Puis le corps d’EMILIEN repose dans une chambre funéraire à Bourg , J’ai un grand besoin d’être près de LUI le plus longtemps possible et le plus souvent possible seul de préférence pour lui dire tout se que je ressens , le remercier des 20 superbes années que j’ai passé à ses cotés , nous avions partagé tant de choses tous les deux et tant de choses restaient encore à faire .
Sa présence était si salutaire , son sourire si éclatant c’était vraiment comme le dit sa belle-famille un rayon de soleil permanent . Tant qu’il reposait sur le lit funéraire pour moi il était comme MYLENE un grand malade dans le coma que j’ai accompagné , puis il y eu la mise en bière alors tout a basculé dans ma tête et je perdait définitivement EMILIEN mais il fallait tenir bon , montrer que l’on pouvait compter sur moi bien qu’au fond de moi-même je n’en étais pas très sûr , puis les obsèques la descente du cercueil le dernier adieu puis nous rentrons chez nous .
Heureusement une personne de la famille reste près de nous , nous avons besoin d’une présence permanente à nos côtés . Le retour au domicile est pourtant un moment violent où on prend conscience que plus rien ne sera jamais comme avant , soudain c’est le silence, apprendre à vivre sans l’être aimé. Mais chacun doit reprendre son travail et nous nous retrouvons seuls nous sommes tous les trois puisque REMY est resté avec nous , mais nous sommes tous les trois seuls . Puis un autre membre de la famille a pu prendre des congés , son soutien est inestimable car quelques jours sont passés et le vide s’installe et s’amplifie , sa présence m’est d’un grand secours .

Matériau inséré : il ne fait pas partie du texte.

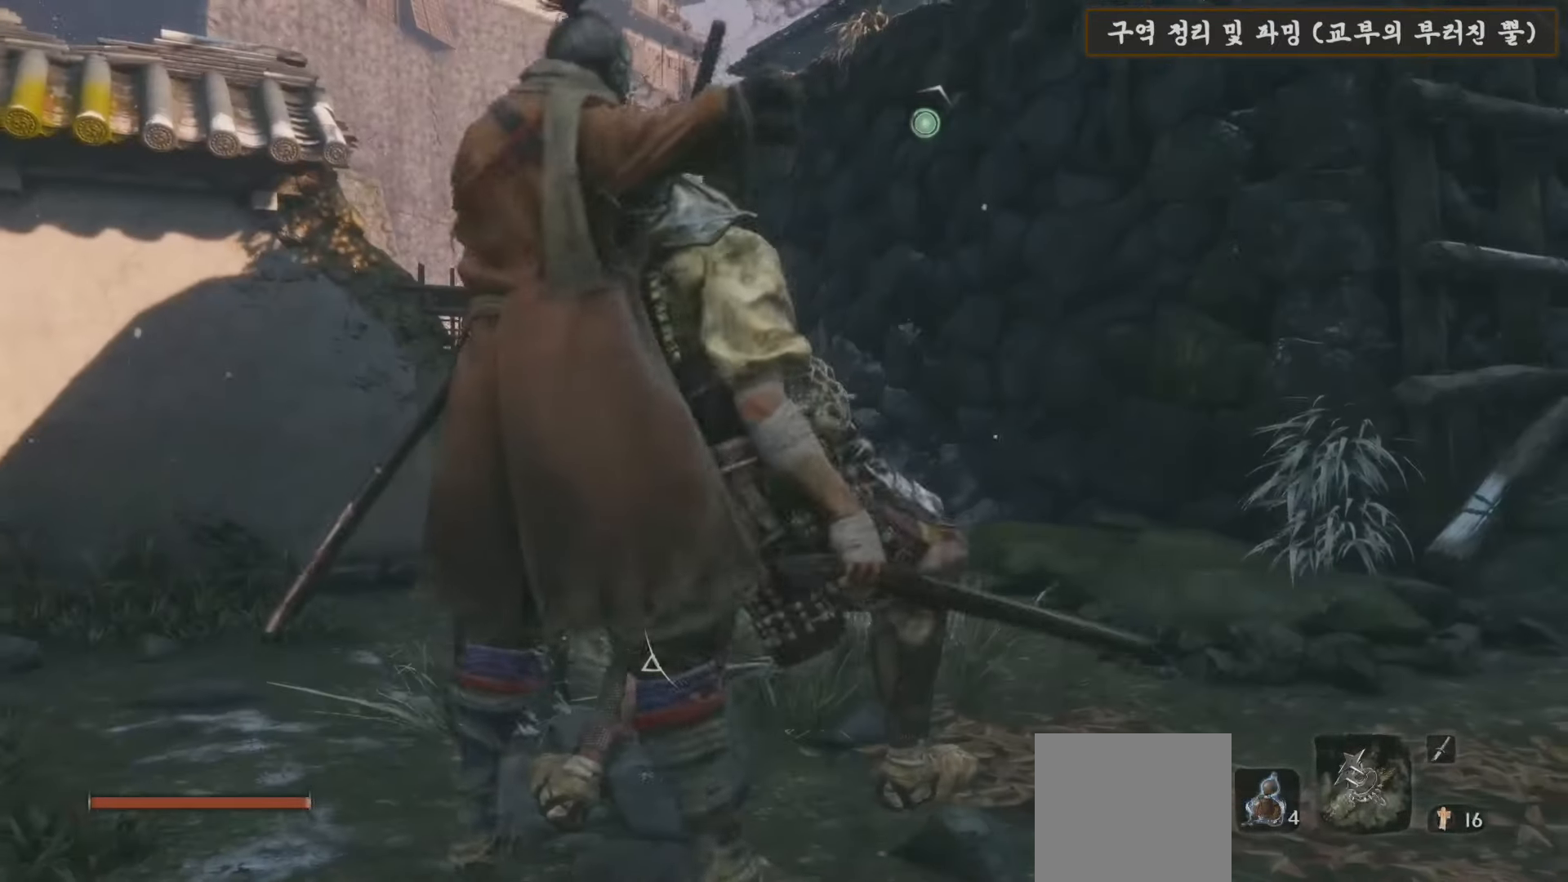
{"buttons": ["B"], "left_stick": "up-right", "right_stick": "center", "events": [[183, "B", "down"]]}
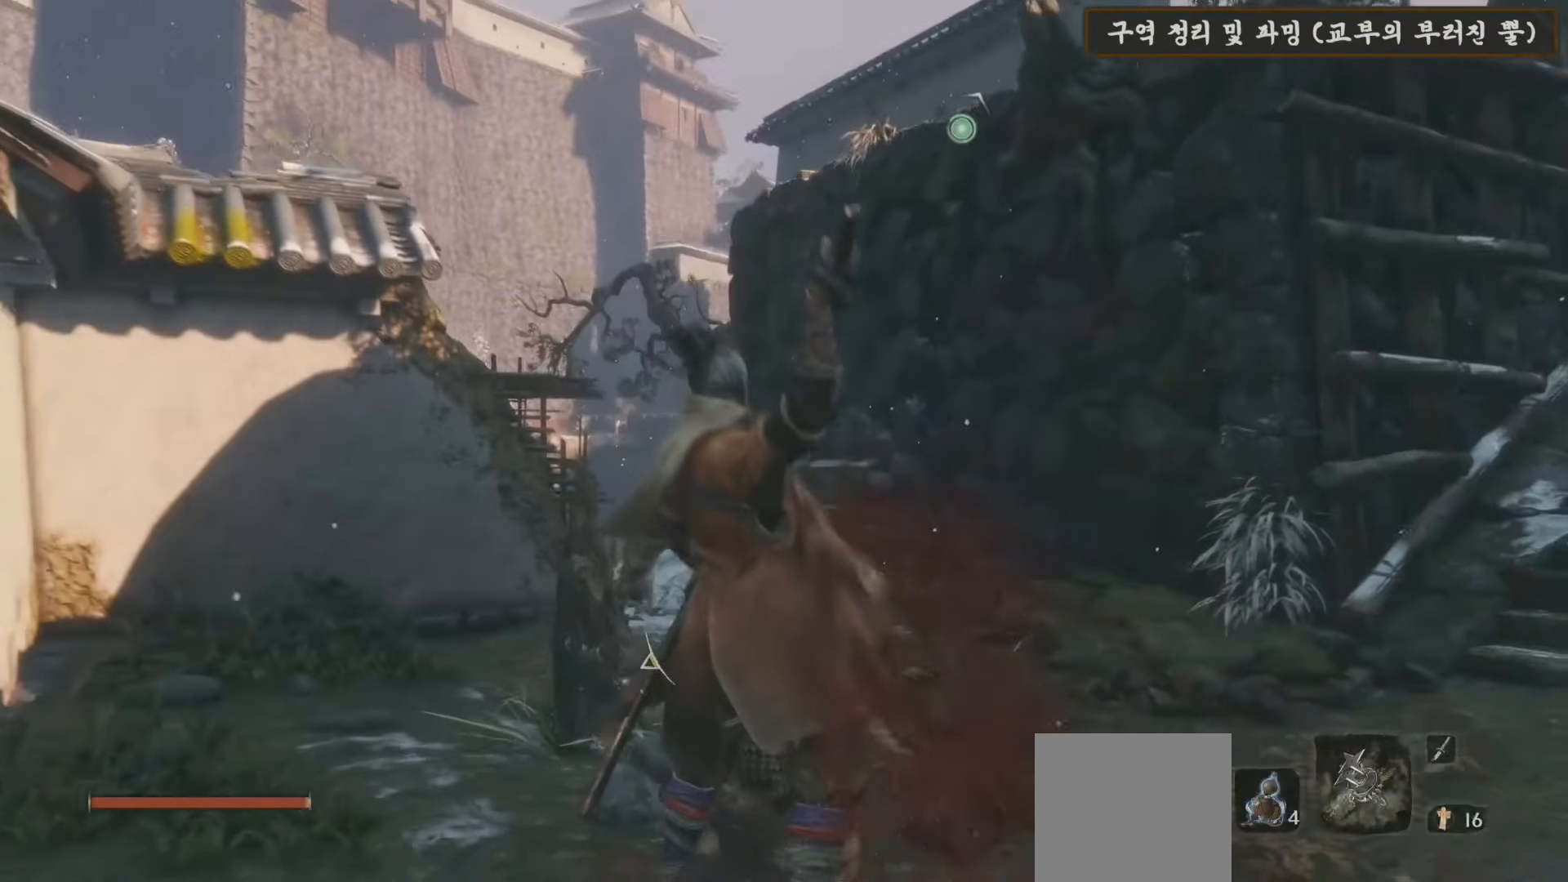
{"buttons": ["B"], "left_stick": "up", "right_stick": "center", "events": [[433, "left_stick", "up"]]}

Nous sommes supposés reprendre la vie quotidienne, il existe un bref congé de deuil de trois jours accordés à un parent pour le décès d’un enfant, alors que le Code du travail donne maintenant deux semaines pour les pères à la naissance de leur enfants, cela revient à constater malheureusement que si un temps légal est octroyé pour se réjouir lorsqu’on donne la vie, il n’y rien d’équivalent lorsqu’on enterre le même membre de sa famille. L’absence physique de l’être aimé est la confrontation vertigineuse avec le vide qu’il laisse à jamais. Le premier manque est de ne plus le voir, ne plus l’entendre, ne plus entendre ses bruits familiers, ne plus pouvoir le prendre dans ses bras, ne plus le toucher, ne plus l’embrasser et de savoir que ceci est pour toujours. Il faut apprendre à mettre un couvert de moins à table , laisser une place vide, ranger des affaires pour toujours,
Comment vivre sans cette relation si importante et capitale dans l’organisation de la maison depuis tant d’années ? La souffrance de l’absence est si forte ,on a le sentiment de ne plus être normal ,notre perte est immense parce qu’elle est pour toujours ; nous devons faire face à l’incompréhension de la part des autres.

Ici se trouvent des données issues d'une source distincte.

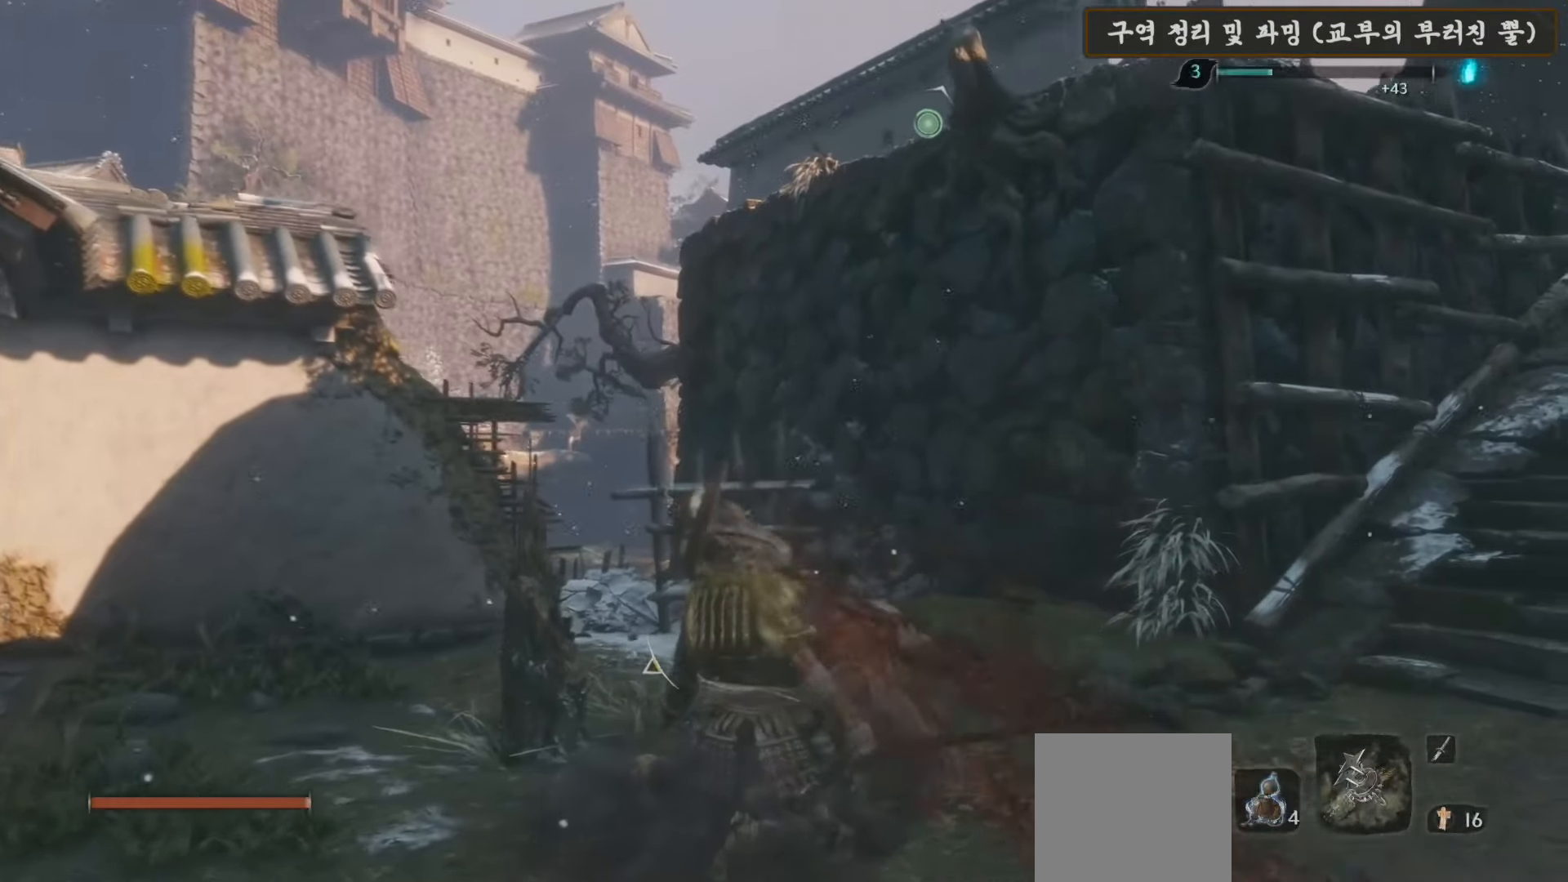
{"buttons": [], "left_stick": "up-left", "right_stick": "down-left", "events": [[417, "B", "up"], [500, "left_stick", "up-left"], [500, "right_stick", "down-left"]]}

Lorsque la mort enlève à notre affection un être fondamental à notre vie notre colère passe par la révolte, le sentiment d’injustice, la rage envers le responsable de cette mort, pourquoi lui, pourquoi nous ?.Comment vivre de jours en jours, d’années en années, avec cette absence intolérable, ce vide immense, les autres continueront de vivre ensemble , de fêter des anniversaires, de se réjouir d’une nouvelle naissance, certains avec les années seront tristes de vieillir (s’ils savaient la chance qu’ils ont eux de pouvoir vieillir) . L’espoir leur est permis à tous puisqu’ils sont vivants mais que notre fils lui est mort pour toujours.
Mourir jeune laisse une impression d’inachevé, de gâchis, mourir à vingt ans c’est mourir davantage et tout ceci nourrit notre colère. Nous sommes confrontés à une impuissance générale envers cette tiers personne qui nous a ôté notre fils, pour l’instant notre colère est abstraite mais plus tard au procès elle prendra la forme d’un visage, d’une personne que nous détesterons , nous lui voudrons le pire des maux car c’est celui qui nous a fait du mal et ce mal a conduit à la mort de notre fils ;nous aurons envers lui un sentiment de rejet qui se transformera en rage puis en haine pour ce meurtrier qui a détruit la vie de notre enfant et la vie de toute la famille. Le deuil , un mot qui ne veut rien dire mais qui hélas veut tout dire , est long, il ne dure pas seulement quelques mois comme on l’entend souvent dire ; qu’il fait terriblement souffrir et que cette souffrance est hélas normale, que l’on ne tourne pas la page et que l’on peut souffrir toute une vie de la mort de l’être aimé.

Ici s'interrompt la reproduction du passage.